Кузьма. Я тоже такой слух знаю. Правда ли?

Герасим. Правда, теперь уж ведаю, о двою отцу, подобно Святополку Окаянному. Тогда ж чудом мне голову не отсекли, настоятель Соловецкий меня покрыл. Совсем покрыть не мог.

Козьма. Что ж сталось?

Герасим. Знаешь ли песню такую? (Поет.) «В тюрьме сидючи во каменной, за решеткою под окошком, я не год сижу и не два сижу, я сижу, молодец, ровно девять лет».

Максим. Скорбно в тюрьме было? Били?

Герасим. Кручинисто было. Били, как иных, и голодом морили. Нагих и босых и в железо скованных, по крестцам и торгам водили милостыню собирать с иными колодниками. Мыслил – околею, а вишь, не я околел – он, Ивашка кровавый, я его переклюкал, перехитрил. По околению его, государеву, Ивана Васильевича Всея Руси, освободили да выслали сюда, в Тихонову пустынь.

Яков. Истинно, ты хитер! Государя Ивана Васильевича поносишь, а похвалы в летописном житие пишешь.

Герасим. Я похвалы с внешнего голоса пишу, с внутреннего голоса – проклинаю. Многие года Иван Бешеный купался в крови своих подданных.

Яков. И при бдении ты, старец Герасим Новгородец, на клиросе с иными молитвы поешь за упокой умершего государя Ивана Васильевича, а также похвалы нынешним правителям – царю с царицей и Годунову.

Герасим. Молитвы сотворяю, а аминя не даю. Иные аминь дают, а я безмолвствую, али аминь даю с проволокою, не тотчас за именем царским.

Яков. Не страшишься, что за двоедушие да за двоедушное лукавство накажет Бог?

Герасим. Бог за такое простит. Пример свой имею юродского святого лукавства.
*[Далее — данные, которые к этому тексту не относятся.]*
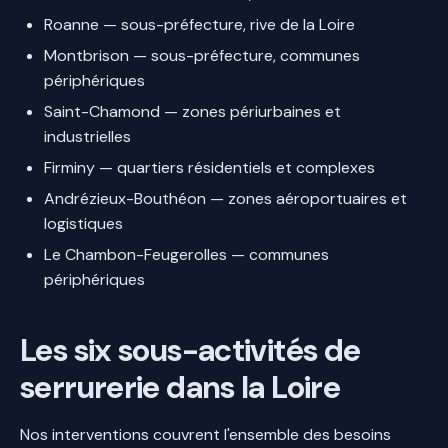
Roanne — sous-préfecture, rive de la Loire
Montbrison — sous-préfecture, communes
périphériques
Saint-Chamond — zones périurbaines et
industrielles
Firminy — quartiers résidentiels et complexes
Andrézieux-Bouthéon — zones aéroportuaires et
logistiques
Le Chambon-Feugerolles — communes
périphériques
Les six sous-activités de
serrurerie dans la Loire
Nos interventions couvrent l'ensemble des besoins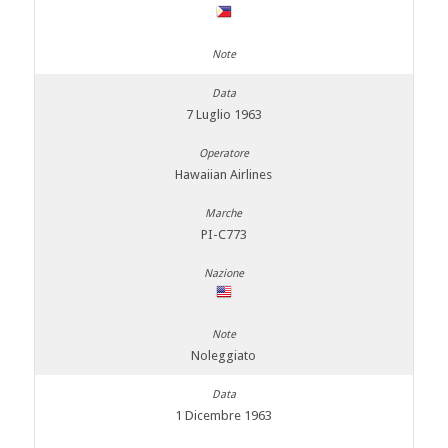
7 Luglio 1963
Hawaiian Airlines
PI-C773
Noleggiato
1 Dicembre 1963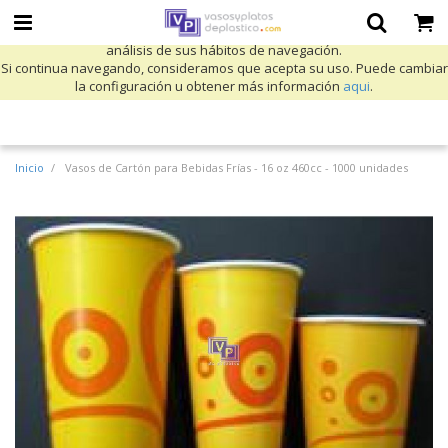
Utilizamos cookies propias y de terceros para mejorar nuestros servicios
y mostrarle publicidad relacionada con sus preferencias mediante el
análisis de sus hábitos de navegación.
Si continua navegando, consideramos que acepta su uso. Puede cambiar
la configuración u obtener más información
aqui
.
Inicio
Vasos de Cartón para Bebidas Frías - 16 oz 460cc - 1000 unidades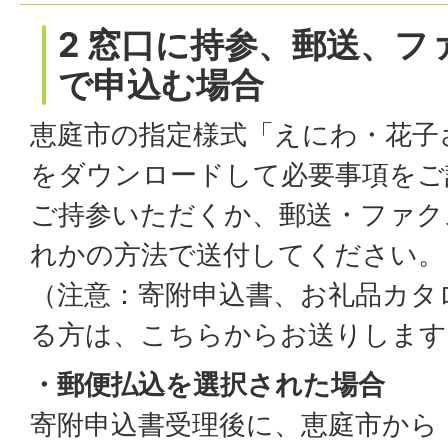
2 窓口に持参、郵送、フ
で申込む場合
恵庭市の指定様式「えにわ・花子
をダウンロードして必要事項をご
ご持参いただくか、郵送・ファク
れかの方法で送付してください。
（注意：寄附申込書、お礼品カタ
る方は、こちらからお送りします
・郵便払込を選択された場合
寄附申込書受理後に、恵庭市から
Мыслите, юрод Василий Блаженный безумен был, не лукавил ли? Даже и тиран терпел юрода. Царь Иван Васильевич замучил Филиппа митрополита, но терпел дерзости, смиренно глотал, которыми юрод как бы плевал в него. Ныне от патриарха веление писать святое Житье государя Ивана Васильевича. Иван Бешеный творил во всей Руси разбой, а Ивана Кровавого в святые писать хотят!